(Before-and-after change data)

=== Begin Enclosure ===

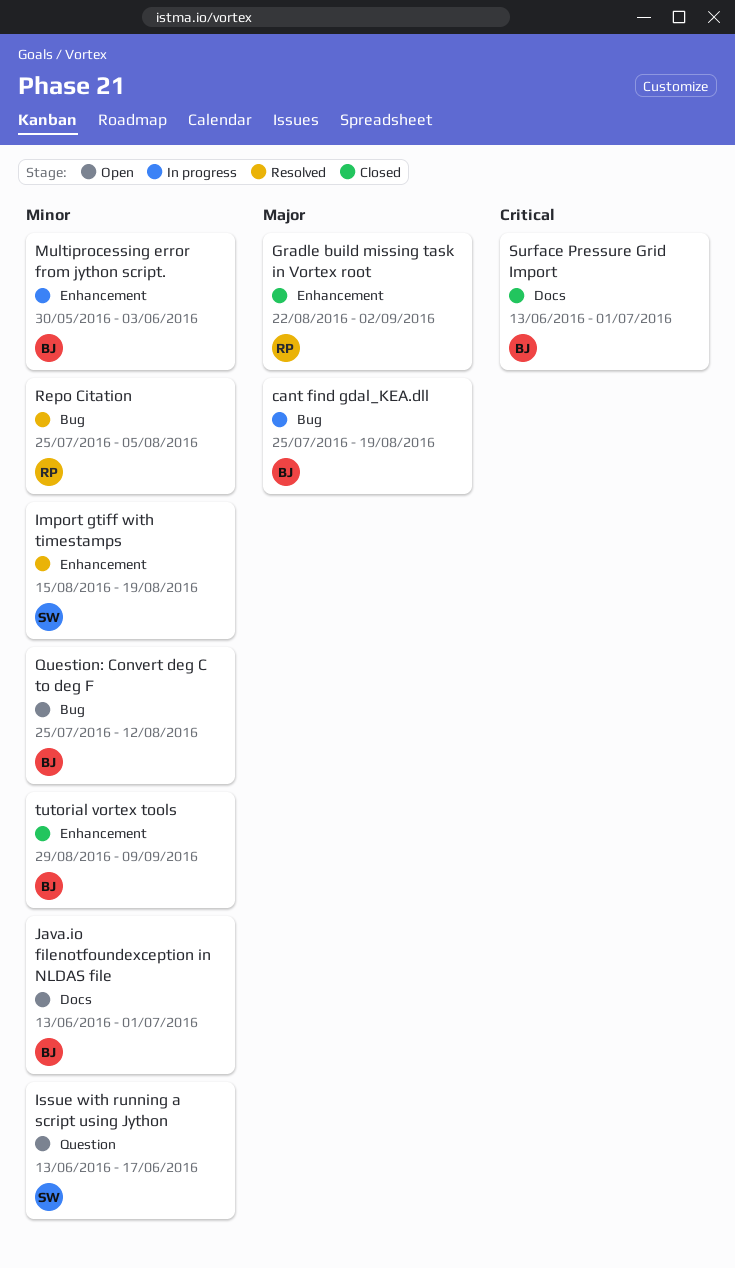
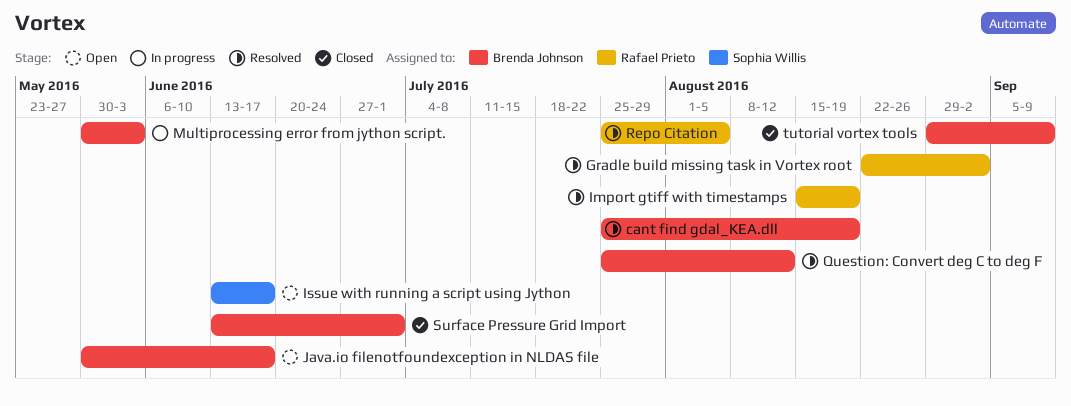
cant find gdal_KEA.dll, status: In progress -> Resolved
Gradle build missing task in Vortex root, status: Closed -> Resolved
Import gtiff with timestamps, owner: Sophia Willis -> Rafael Prieto
Java.io filenotfoundexception in NLDAS file, start: Jun 13 -> May 30
Java.io filenotfoundexception in NLDAS file, due: Jul 1 -> Jun 17
Question: Convert deg C to deg F, status: Open -> Resolved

=== End Enclosure ===

### Problem to work on
Please transcribe each line above exactly, but leave the images out.

### Worked solution
cant find gdal_KEA.dll, status: In progress -> Resolved
Gradle build missing task in Vortex root, status: Closed -> Resolved
Import gtiff with timestamps, owner: Sophia Willis -> Rafael Prieto
Java.io filenotfoundexception in NLDAS file, start: Jun 13 -> May 30
Java.io filenotfoundexception in NLDAS file, due: Jul 1 -> Jun 17
Question: Convert deg C to deg F, status: Open -> Resolved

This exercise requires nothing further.